I lived in this cocoon like world until I started primary school. It was at primary school that I learned that things in the outside world were different.

Along with my ABCs, one lesson that I quickly learned was that distinguishable differences between yourself and others were not a good thing.

In my case, a child saying, "My mummy thinks you are fat" was the start of a trend of opinion that ostracized me as a shy but happy five year old from the rest of the class. After previously playing happily with my class, this only started to happen after the parents of my fellow pupils started to look around the schoolyard and make comments.

As a result of not fitting into the visual the other parents wanted, they then filtered down to their children and as a result, their view of me was directly altered.

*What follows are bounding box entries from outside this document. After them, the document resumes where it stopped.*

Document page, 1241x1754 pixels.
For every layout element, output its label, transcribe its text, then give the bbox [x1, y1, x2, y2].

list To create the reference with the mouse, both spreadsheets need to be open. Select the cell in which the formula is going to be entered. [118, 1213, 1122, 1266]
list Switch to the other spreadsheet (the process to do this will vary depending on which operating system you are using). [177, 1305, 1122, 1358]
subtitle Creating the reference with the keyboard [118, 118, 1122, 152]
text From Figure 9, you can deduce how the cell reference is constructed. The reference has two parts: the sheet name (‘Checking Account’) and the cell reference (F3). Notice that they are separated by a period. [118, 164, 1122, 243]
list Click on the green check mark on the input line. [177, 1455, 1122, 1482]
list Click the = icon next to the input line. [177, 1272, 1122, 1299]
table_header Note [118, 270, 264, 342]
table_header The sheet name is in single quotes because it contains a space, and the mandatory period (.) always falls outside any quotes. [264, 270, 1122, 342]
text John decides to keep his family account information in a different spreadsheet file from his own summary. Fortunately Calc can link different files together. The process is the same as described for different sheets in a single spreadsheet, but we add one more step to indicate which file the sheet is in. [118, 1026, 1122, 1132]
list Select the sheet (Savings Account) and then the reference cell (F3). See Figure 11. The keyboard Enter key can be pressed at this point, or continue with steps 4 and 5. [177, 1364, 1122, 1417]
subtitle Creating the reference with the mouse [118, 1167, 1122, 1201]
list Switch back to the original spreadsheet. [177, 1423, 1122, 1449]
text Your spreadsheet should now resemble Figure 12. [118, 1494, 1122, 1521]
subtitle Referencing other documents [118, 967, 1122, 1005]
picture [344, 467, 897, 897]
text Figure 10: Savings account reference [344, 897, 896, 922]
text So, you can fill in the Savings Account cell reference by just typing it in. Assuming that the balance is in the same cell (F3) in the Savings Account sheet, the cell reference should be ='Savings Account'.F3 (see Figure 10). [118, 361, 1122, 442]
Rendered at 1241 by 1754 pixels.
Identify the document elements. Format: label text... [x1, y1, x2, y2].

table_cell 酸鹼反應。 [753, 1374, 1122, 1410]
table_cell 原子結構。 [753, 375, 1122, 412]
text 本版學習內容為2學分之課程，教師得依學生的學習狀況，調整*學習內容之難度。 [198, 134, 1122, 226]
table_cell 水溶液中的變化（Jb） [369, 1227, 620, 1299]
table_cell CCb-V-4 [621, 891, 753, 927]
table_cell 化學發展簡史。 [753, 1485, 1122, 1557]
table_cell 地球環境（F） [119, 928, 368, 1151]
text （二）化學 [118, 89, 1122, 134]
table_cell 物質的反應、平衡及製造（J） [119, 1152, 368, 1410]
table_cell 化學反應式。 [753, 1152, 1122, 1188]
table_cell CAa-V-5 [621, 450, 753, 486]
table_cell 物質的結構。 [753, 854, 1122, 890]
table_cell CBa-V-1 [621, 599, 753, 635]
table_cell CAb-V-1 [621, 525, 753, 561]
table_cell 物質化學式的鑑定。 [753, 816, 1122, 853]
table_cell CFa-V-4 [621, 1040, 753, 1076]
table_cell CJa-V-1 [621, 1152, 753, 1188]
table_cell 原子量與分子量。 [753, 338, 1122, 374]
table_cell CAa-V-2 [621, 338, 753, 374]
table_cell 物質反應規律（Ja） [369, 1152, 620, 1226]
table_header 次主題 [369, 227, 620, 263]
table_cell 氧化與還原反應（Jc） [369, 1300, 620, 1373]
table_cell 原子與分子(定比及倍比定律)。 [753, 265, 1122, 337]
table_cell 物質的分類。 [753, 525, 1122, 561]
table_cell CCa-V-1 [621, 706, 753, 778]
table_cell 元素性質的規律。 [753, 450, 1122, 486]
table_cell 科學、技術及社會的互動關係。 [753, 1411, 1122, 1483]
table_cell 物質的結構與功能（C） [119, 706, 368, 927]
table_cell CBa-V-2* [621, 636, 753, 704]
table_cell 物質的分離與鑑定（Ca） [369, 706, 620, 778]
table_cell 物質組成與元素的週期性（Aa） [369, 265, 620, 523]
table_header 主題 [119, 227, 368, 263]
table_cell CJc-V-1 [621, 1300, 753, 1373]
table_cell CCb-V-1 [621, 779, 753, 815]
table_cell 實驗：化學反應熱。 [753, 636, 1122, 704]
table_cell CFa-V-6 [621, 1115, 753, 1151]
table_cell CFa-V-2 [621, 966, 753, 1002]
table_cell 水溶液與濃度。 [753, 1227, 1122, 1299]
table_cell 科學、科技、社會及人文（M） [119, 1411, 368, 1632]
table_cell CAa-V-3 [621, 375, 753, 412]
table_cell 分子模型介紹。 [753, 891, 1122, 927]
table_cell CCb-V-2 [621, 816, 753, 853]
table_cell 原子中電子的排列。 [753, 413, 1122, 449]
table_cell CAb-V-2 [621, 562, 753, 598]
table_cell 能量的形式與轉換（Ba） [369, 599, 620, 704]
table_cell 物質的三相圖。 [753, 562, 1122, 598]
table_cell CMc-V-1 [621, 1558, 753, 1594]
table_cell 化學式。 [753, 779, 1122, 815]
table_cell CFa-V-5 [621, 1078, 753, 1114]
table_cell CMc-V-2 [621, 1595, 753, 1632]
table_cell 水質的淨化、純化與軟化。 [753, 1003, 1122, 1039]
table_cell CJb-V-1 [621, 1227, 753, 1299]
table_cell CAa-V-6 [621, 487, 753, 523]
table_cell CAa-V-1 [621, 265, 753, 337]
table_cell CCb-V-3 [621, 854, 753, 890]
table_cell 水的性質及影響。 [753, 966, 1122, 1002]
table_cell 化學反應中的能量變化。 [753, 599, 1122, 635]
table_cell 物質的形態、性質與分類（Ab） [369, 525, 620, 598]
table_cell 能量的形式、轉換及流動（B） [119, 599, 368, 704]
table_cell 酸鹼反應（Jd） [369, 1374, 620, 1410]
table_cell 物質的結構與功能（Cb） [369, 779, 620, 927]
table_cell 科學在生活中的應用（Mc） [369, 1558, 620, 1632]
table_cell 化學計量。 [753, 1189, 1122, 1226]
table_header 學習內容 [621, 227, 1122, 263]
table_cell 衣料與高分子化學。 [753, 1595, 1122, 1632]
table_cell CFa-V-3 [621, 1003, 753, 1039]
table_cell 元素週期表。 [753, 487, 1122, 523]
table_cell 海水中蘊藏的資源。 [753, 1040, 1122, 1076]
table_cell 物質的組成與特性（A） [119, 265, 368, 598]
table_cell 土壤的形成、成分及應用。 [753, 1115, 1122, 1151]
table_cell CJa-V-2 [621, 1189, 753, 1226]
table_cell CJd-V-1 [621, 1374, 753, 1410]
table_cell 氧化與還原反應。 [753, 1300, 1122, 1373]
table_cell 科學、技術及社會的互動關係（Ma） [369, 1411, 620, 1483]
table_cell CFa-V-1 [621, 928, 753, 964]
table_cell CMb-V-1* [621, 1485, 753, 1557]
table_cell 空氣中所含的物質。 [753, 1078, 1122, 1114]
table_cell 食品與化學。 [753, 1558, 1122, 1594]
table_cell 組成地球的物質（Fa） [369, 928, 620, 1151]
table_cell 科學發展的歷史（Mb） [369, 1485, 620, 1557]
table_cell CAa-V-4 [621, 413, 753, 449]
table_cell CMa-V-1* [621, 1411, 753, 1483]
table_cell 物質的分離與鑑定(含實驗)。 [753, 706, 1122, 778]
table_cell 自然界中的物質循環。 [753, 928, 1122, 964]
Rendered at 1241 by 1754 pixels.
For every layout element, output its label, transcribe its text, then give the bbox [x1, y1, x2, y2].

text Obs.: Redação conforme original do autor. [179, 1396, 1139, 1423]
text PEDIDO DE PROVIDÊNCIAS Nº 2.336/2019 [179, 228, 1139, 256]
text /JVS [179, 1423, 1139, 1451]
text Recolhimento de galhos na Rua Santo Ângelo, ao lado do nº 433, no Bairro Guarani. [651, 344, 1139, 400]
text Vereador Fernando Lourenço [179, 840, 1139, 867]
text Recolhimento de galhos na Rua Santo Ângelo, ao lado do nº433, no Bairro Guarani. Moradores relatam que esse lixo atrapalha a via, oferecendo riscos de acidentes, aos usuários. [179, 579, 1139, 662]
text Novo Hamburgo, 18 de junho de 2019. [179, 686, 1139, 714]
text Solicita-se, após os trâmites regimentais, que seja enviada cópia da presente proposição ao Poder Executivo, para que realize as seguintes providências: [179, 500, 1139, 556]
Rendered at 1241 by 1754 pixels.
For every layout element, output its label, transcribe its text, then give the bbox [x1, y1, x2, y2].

It did not just happen to me.

Another little girl learned that she was, in their eyes, ugly. A little boy with a growth disorder learned that he was not just smaller than the other children, there was something "wrong" with him and therefore was a prime bullying target. His parents told him that he was special; it was the outside world that decided for him that he was not.

By the time a child reaches secondary school, they have begun to learn the rules that will help them to survive their time at school. Fitting in with everyone else is encouraged and the child is advised not to give people a reason to pick on them. If you are fat, lose weight; if you are shy, be more outgoing; if you are loud, be quieter; if you look different, try to blend in; if your interests are more niche, be more mainstream.

Although these rules are bandied around by many as aides to navigate your school life, what they actually accomplish is suppressing your individuality, which can have a knock on effect throughout your life. Being told that essentially you are not good enough the way you are and that you need to change as a person in order to fit into society's decreed mold is damaging and can cause lasting consequences.

For me, it was only many years later that I found the confidence to ignore the judgements about how I looked and the restrictions on my personality that I had become so accustomed to. Allowing myself to accept my body, find my voice, state my opinions without fear of not fitting in with the group and be an unapologetic version of myself.

These lessons and rules that start off being taught by our parents, then our peers and society around us, are what shape our adult life and form our fundamental beliefs. These lessons are at the core of prejudice and bigotry.

The saying goes that "From the mouths of babes comes the truth". If you put four toddlers in the room they do not makes decisions of whom to play with based on race, religion or what they look like. They just play happily together. They simply take people as they find them, until they are trained by us to do otherwise. We could all learn lessons from this.